Bill’s lawyer’s investigator has uncovered that the low-life has several other similar lawsuits in his recent past. Bill will have to fight the Civil Suit and possibly try to counter sue. But low-life scum like this seldom have assets of their own. Bill is trying to accept that he has no choice but to be spending a lot of money.

All of this financial devastation for coming across a highway predator while innocently on his way to a retail store and then not just calmly sitting back and calling the police.

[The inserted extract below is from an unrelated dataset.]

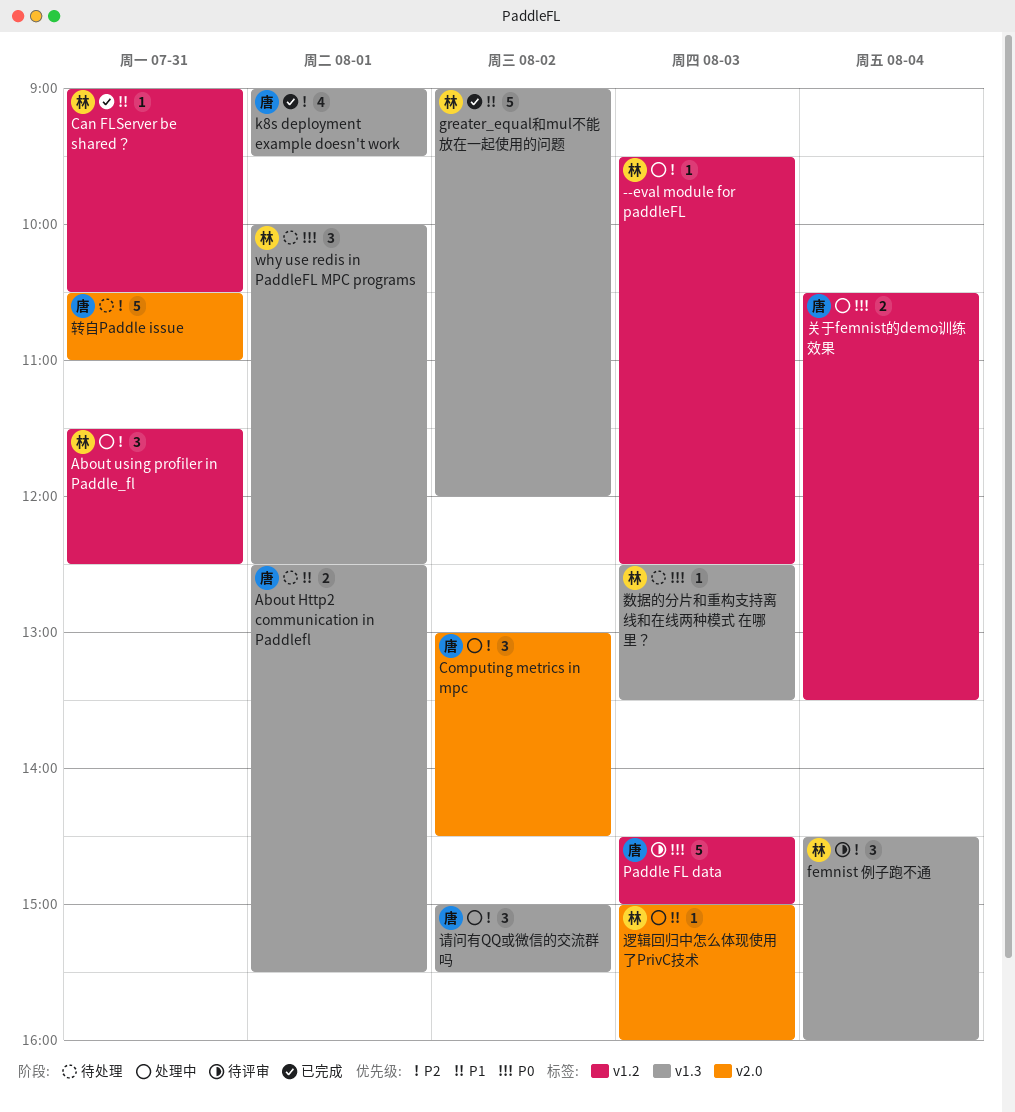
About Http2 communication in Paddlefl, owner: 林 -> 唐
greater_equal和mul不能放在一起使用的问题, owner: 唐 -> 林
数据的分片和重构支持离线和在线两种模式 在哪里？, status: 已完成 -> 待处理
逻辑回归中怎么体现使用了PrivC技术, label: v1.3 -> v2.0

What You Should Do and Know

  • Always know your surroundings and avoid trouble if at all possible. That includes staying alert when driving, especially in traffic where accident stagers look for distracted drivers. They may be working with a team consisting of one or more cars.
  • Always keep your cool when encountering a violent or screaming person who is targeting you for whatever it is that has got their goat. Call the police.
  • If you can get video of what is happening DO SO. If something goes down, look for witnesses and call for help. Then once you are safe call the police.
  • Even if someone physically assaults you first and you defend yourself and injure them (real or otherwise) they can still sue you and you can still be charged with a crime. Just get away the best you can and call the police.
  • Know and remember that in all altercations, right or wrong, the justice system isn’t going to try to decide anything without an expensive court and legal process.
  • Make sure you have good Homeowners and Automobile Liability insurance and not just your State’s minimum required coverage.
  • If you have assets that exceed the Liability coverage available you can buy an Umbrella Policy to payout on anything that exceeds your Liability coverage. It is usually only a few hundred dollars a year for this and depending on your asset size should be considered.
  • If you are charged and convicted of a crime that is said to have occurred for the damages that would normally be covered by your insurance company then your insurance company will most likely not cover you.
Consider Getting Liability coverage

The time to have the proper amount of Liability coverage based on the assets you wish to protect is long before something you can’t predict happening happens to you.

  • There are those without assets who know how to use the laws to bully their way into your portfolio. What once was yours is now theirs and they have nothing to lose.
  • Self Defense Laws and assets subject to civil lawsuit vary by State. Check with your State and insurance company to understand your possible liability and the assets that can be seized. Also verify your local self-defense laws.
  • For those who have a large amount of assets they may want to consider mounting a dashboard camera for protection from staged accidents or predatory scam artist.
  • If you are ever in an accident take lots of photos and if the other party offers driving away if you would pay them a cash deal, never accept or pay and know you are in a scam. Be prepared for everything that is coming your way.
Conclusion.

I have been angry about Bill’s story since hearing about it. Without having this chance and benefit to now ponder and think long and hard through what happened to him and what should be done based on the current legal environment I may have done the same thing he did. Anyone can succumb to a manipulative button pusher. They are pros and know exactly what to do to get a rise out of people. When you think this A-Hole is just begging for a beating know that they really are begging for one, with dollar signs in their eyes.

Have you or anyone you know been the victim of a staged auto accident or altercation for profit?

Legal Disclaimer Note: The information contained in this article is provided as an informational service to visitors and readers of LeisureFreak.com and does not constitute legal advice. LeisureFreak.com and Leisure Freak Tommy makes no claims, promises or guarantees about the accuracy, completeness, or adequacy of the information and advice contained in this article. Nothing provided herein should be used as a substitute for the advice of your own counsel.